After Mr. Gold shouts the chorus a second time, we engage a killer guitar solo that lasts an electrifying 16 years. In reality, this solo only takes about 47 seconds of the song, but when it concludes we discover LB has reached adulthood and we find him dodging the Vietnam draft. Let’s rejoin the song as passes from the innocent Fifties into the turbulent psychedelic Sixties…

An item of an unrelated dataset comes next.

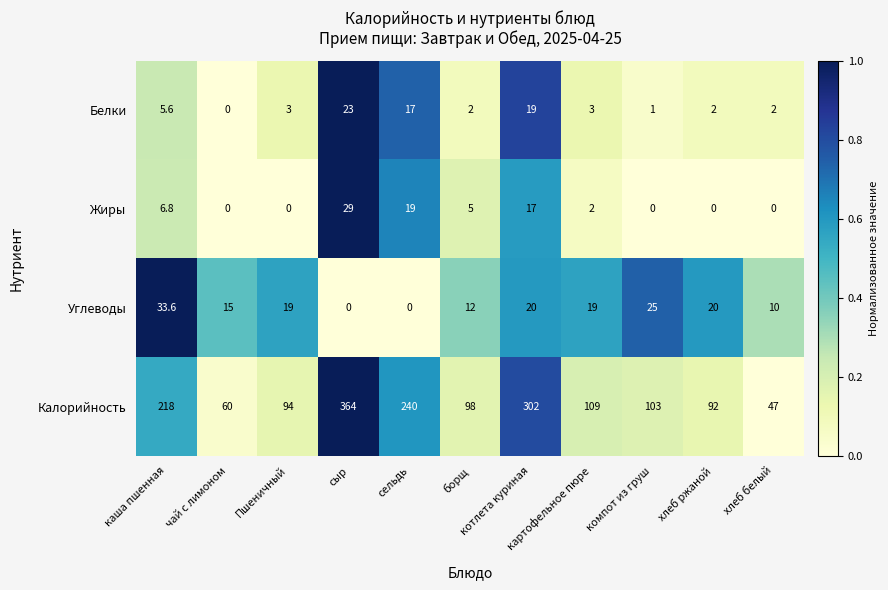

What is the total value across all series at каша пшенная?

264.0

He left home on a winter day, 1969
And he hoped to find all the love
He had lost in that earlier time

Evidently his parental hatred had festered long enough. He had fought all the fights and attended all the schools and worn all the coats that his parents would fund. So he moves out, in search of the love that he lost when his sister had the audacity of being born. It’s at this point the story shifts to LB’s sister, and we’re saddened to learn that the dysfunction of this family has festered into a multi-generational slugfest. Consider:

Well, his sister grew up
And she married a man
He gave her a son
Ah yes, a lovely son
They dressed him up warmly
They sent him to school
They taught him how to fight
To be nobody's fool

Learning nothing from the train wreck that was her brother’s life, the sister married someone just like her father, and adopted the values and mores of her mother as they pertained to parenting on the edge. The sister and her husband employed the narrow focus that had rendered LB a ne’er-do-well. Ignoring the past, they were doomed to repeat it with the nephew that LB, sadly, would never meet.

After some more guitar licks, and some energetic keyboards, the piano reins us back in and we’re bid farewell as Andrew Gold sings one last time:

Oh, oh, what a lonely boy
Oh, what a lonely boy
Oh, what a lonely boy

What can we learn from this almost forgotten 1977 classic? You can do a lot with two hard charging chords. But when the music ends a few lessons remain. Surely we can teach our children well, and let them lead the way by discouraging violence. Sure, we need to dress them up warmly and we need to avoid truancy at all costs. But besides that, let’s encourage family unity and avoid sibling rivalry. Make sure your newborn understands there in fact may be other children that come into your nest. And most importantly, make sure you read him, in uteroHow to Win Friends and Influence People. That way he'll not be so lonely in the hospital nursery.

And maybe he'll stick around past his 18th birthday.